Cien años sin soledad

Si cuando los gitanos llegaron a Macondo hubieran llevado la Radio, muy probablemente habrían librado al coronel Aureliano Buendía de los cien años de soledad que siguieron al día en que su padre lo llevó a conocer el hielo. Conmigo funcionó. La Radio cumple este mes su centenario y desde nuestro ya remoto encuentro y mi declaración de amor incondicional ni un solo día ha dejado de estar conmigo.

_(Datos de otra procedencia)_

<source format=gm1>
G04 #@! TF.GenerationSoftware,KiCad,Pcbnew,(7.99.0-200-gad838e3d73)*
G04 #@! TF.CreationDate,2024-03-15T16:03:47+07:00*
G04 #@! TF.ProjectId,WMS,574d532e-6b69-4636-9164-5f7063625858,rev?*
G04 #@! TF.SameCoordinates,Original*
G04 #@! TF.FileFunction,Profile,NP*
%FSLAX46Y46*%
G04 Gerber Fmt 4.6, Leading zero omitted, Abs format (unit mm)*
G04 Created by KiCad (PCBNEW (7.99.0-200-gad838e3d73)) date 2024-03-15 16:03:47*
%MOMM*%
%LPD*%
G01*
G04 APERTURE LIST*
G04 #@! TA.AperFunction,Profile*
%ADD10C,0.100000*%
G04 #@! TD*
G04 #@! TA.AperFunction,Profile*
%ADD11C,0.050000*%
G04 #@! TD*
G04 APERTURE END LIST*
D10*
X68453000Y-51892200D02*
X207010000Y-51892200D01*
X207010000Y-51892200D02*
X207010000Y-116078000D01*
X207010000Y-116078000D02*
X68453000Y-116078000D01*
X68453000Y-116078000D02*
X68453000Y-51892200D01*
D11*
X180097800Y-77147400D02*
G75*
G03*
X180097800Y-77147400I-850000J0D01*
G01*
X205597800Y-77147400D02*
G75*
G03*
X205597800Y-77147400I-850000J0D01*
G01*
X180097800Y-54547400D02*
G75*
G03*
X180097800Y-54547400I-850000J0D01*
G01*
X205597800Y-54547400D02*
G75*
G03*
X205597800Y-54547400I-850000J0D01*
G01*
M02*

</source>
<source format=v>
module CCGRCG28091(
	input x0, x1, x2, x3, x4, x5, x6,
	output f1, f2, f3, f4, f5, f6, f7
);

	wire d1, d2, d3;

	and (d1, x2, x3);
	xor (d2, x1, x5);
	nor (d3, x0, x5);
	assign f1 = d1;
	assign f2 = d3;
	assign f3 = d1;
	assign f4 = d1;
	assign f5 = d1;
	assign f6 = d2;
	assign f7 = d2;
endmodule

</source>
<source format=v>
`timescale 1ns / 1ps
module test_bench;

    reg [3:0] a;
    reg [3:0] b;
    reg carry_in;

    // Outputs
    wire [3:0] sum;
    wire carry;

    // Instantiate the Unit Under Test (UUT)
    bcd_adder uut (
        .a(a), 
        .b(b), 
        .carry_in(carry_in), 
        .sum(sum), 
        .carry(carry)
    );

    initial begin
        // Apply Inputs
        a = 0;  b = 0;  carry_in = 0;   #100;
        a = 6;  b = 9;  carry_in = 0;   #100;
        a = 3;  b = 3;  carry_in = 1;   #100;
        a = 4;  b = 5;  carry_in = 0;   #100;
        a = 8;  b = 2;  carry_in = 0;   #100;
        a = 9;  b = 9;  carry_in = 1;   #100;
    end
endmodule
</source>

En 1972, aún imberbe y con el preceptivo permiso paterno de la época, llegué como “meritorio” –eso que ahora llaman “contrato de formación”, con el que ni se forma ni se cobra, aunque entonces sí… al menos lo primero– a una todavía adolescente Radio Popular, en un modesto entresuelo de la plaza del Generalísimo –hoy, por fortuna, Plaza Mayor– de Ciudad Real, y con un modestísimo cometido: despedir las emisiones a los acordes del himno nacional, declamando con voz engolada aquello de “gloriosos caídos por Dios y por España, viva Franco, arriba España” (naturalmente, me ocurrió lo que a algunas niñas que estudian en las monjas y, como rebelión a tanta gloria, me hice rojo… pero esa es otra historia).

Luego llegué a otra Radio Popular, en otro entresuelo, este en la calle Bedoya de Ourense, encima de la pastelería Miguel, y la vida se puso seria, y el mundo cambió, y la vida se hizo adulta, y el mundo volvió donde solía, y la vida se hizo vieja, y siempre permaneció, nuevo y eterno, aquel amor de juventud.

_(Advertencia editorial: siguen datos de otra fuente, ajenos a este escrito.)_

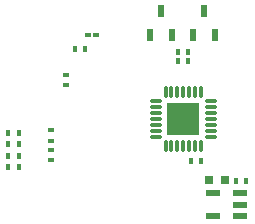
<source format=gbp>
G04*
G04 #@! TF.GenerationSoftware,Altium Limited,Altium Designer,21.6.4 (81)*
G04*
G04 Layer_Color=128*
%FSLAX44Y44*%
%MOMM*%
G71*
G04*
G04 #@! TF.SameCoordinates,711A6483-5E67-4E50-9913-089A3A40D486*
G04*
G04*
G04 #@! TF.FilePolarity,Positive*
G04*
G01*
G75*
%ADD19R,0.4000X0.5000*%
%ADD22R,0.5000X0.4000*%
%ADD26R,0.7620X0.7620*%
%ADD73R,0.5000X0.3000*%
%ADD74R,0.6000X1.0000*%
G04:AMPARAMS|DCode=75|XSize=0.3048mm|YSize=0.9652mm|CornerRadius=0.0762mm|HoleSize=0mm|Usage=FLASHONLY|Rotation=270.000|XOffset=0mm|YOffset=0mm|HoleType=Round|Shape=RoundedRectangle|*
%AMROUNDEDRECTD75*
21,1,0.3048,0.8128,0,0,270.0*
21,1,0.1524,0.9652,0,0,270.0*
1,1,0.1524,-0.4064,-0.0762*
1,1,0.1524,-0.4064,0.0762*
1,1,0.1524,0.4064,0.0762*
1,1,0.1524,0.4064,-0.0762*
%
%ADD75ROUNDEDRECTD75*%
G04:AMPARAMS|DCode=76|XSize=0.3048mm|YSize=0.9652mm|CornerRadius=0.0762mm|HoleSize=0mm|Usage=FLASHONLY|Rotation=0.000|XOffset=0mm|YOffset=0mm|HoleType=Round|Shape=RoundedRectangle|*
%AMROUNDEDRECTD76*
21,1,0.3048,0.8128,0,0,0.0*
21,1,0.1524,0.9652,0,0,0.0*
1,1,0.1524,0.0762,-0.4064*
1,1,0.1524,-0.0762,-0.4064*
1,1,0.1524,-0.0762,0.4064*
1,1,0.1524,0.0762,0.4064*
%
%ADD76ROUNDEDRECTD76*%
%ADD77R,2.7000X2.8000*%
%ADD78R,1.1570X0.4900*%
%ADD79R,1.1750X0.4900*%
D19*
X186250Y130810D02*
D03*
X194750D02*
D03*
X139120Y59691D02*
D03*
X130121Y59690D02*
D03*
Y49940D02*
D03*
X139120Y49941D02*
D03*
X130121Y30439D02*
D03*
X139120Y30440D02*
D03*
X130121Y40189D02*
D03*
X139120Y40190D02*
D03*
X284870Y35560D02*
D03*
X293370D02*
D03*
X331511Y18565D02*
D03*
X322512Y18564D02*
D03*
X273880Y128270D02*
D03*
X282380D02*
D03*
X282380Y120650D02*
D03*
X273880D02*
D03*
D22*
X166369Y61649D02*
D03*
X166370Y52650D02*
D03*
X166369Y44890D02*
D03*
Y36390D02*
D03*
X179069Y108639D02*
D03*
X179070Y99640D02*
D03*
D26*
X300193Y19833D02*
D03*
X313193D02*
D03*
D73*
X204048Y142240D02*
D03*
X197272D02*
D03*
D74*
X259080Y162400D02*
D03*
X249580Y142400D02*
D03*
X268580D02*
D03*
X305410D02*
D03*
X286410D02*
D03*
X295910Y162400D02*
D03*
D75*
X301371Y86120D02*
D03*
Y81120D02*
D03*
Y76120D02*
D03*
Y71120D02*
D03*
Y66120D02*
D03*
Y61120D02*
D03*
Y56120D02*
D03*
X254889D02*
D03*
Y61120D02*
D03*
Y66120D02*
D03*
Y71120D02*
D03*
Y76120D02*
D03*
Y81120D02*
D03*
Y86120D02*
D03*
D76*
X293130Y47879D02*
D03*
X288130D02*
D03*
X283130D02*
D03*
X278130D02*
D03*
X273130D02*
D03*
X268130D02*
D03*
X263130D02*
D03*
Y94361D02*
D03*
X268130D02*
D03*
X273130D02*
D03*
X278130D02*
D03*
X283130D02*
D03*
X288130D02*
D03*
X293130D02*
D03*
D77*
X278130Y71120D02*
D03*
D78*
X326497Y8230D02*
D03*
Y-1270D02*
D03*
Y-10770D02*
D03*
D79*
X303423D02*
D03*
Y8230D02*
D03*
M02*

</source>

Si tuviera que hacer una machadiana memoria “de infancia y adolescencia” y que abarcara desde “mi juventud dorada” a “esta segunda inocencia que da en no creer en nada”, me costaría mucho encontrar un solo pasaje de mi vida sin la banda sonora de la radio. Soy “nieto de ondas” de Vicente Marco, Matilde Conesa y Pedro Pablo Ayuso; ahijado de Juana Ginzo y Matilde Vilariño; sobrino lejano de José Luis Péker; primo menor de Luis del Olmo, Iñaki Gabilondo y Martín Ferrán.

Los sonidos de mi vida son “Carrusel Deportivo”, “Matilde, Perico y Periquín”, el “negrito” del Cola Cao, “Ustedes son formidables”, “La saga de los Porretas”, “Hora 25”, la “Noche de los transistores”… y todas las músicas desde Los Brincos a Serrat que enmarcaron –y enmarcan aún, zascandiles e irrespetuosos con la edad– encuentros y desencuentros, lloros y risas, amores y desamores, asombros iniciáticos y hastíos viejos.

La Radio alcanza por estas fechas las solemnidades de su primer siglo. La conocí siendo yo un niño de teta y ella todavía una joven treintañera, y el tiempo no ha cambiado nuestra relación indestructible. Es mi compañera desde cuando nuestras madres intentaban abrirnos el apetito con chupitos de Quina Santa Catalina y con el Pelargón o el Calcio 20 nos iban librando del raquitismo. Y desde Bobby Deglané a Ángels Barceló no recuerdo un día de mi existencia sin la banda sonora de la Radio.

Que estos días se celebre formalmente su centenario es episódico. La vida no se celebra. La vida, se vive. Y la radio es la vida. Mi vida.